▶ **AIM OF THE EXERCISE**
Line by line, please look for the word "uuid" in the following records, then copy each line you find it in.

▶ **SUPPLIED MATERIAL**
--------------------------------

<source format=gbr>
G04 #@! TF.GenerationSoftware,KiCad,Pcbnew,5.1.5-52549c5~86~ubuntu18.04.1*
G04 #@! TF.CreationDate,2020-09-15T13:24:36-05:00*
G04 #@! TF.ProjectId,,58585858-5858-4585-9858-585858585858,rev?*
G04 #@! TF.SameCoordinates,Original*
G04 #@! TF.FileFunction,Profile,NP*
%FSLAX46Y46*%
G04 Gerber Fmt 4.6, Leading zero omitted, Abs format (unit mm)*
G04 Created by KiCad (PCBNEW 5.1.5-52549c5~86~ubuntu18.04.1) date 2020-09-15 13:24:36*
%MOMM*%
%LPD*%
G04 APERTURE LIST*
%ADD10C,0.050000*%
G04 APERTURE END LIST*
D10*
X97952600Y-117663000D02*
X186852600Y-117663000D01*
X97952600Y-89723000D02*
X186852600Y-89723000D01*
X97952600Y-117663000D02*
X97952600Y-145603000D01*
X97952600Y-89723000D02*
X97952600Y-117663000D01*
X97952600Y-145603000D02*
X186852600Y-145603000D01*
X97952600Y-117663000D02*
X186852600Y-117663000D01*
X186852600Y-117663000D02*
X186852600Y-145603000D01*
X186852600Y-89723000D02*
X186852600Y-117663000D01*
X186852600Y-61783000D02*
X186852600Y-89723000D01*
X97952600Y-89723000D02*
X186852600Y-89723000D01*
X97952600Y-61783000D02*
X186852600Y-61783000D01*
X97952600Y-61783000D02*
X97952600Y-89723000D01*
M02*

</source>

--------------------------------

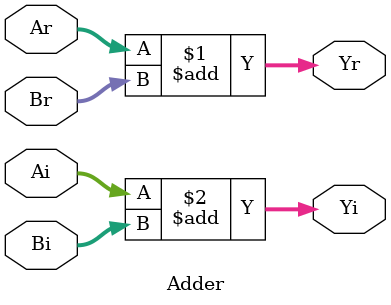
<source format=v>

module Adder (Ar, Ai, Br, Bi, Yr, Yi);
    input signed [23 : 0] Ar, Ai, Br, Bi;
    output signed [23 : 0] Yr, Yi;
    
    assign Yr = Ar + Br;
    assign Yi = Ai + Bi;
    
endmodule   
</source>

--------------------------------

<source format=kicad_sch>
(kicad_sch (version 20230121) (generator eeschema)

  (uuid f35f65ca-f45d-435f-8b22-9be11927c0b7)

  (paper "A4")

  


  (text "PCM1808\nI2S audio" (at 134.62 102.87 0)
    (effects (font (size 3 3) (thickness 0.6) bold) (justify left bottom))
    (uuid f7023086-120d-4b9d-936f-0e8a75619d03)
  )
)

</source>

--------------------------------

▶ **OUTPUT**
  (uuid f35f65ca-f45d-435f-8b22-9be11927c0b7)
    (uuid f7023086-120d-4b9d-936f-0e8a75619d03)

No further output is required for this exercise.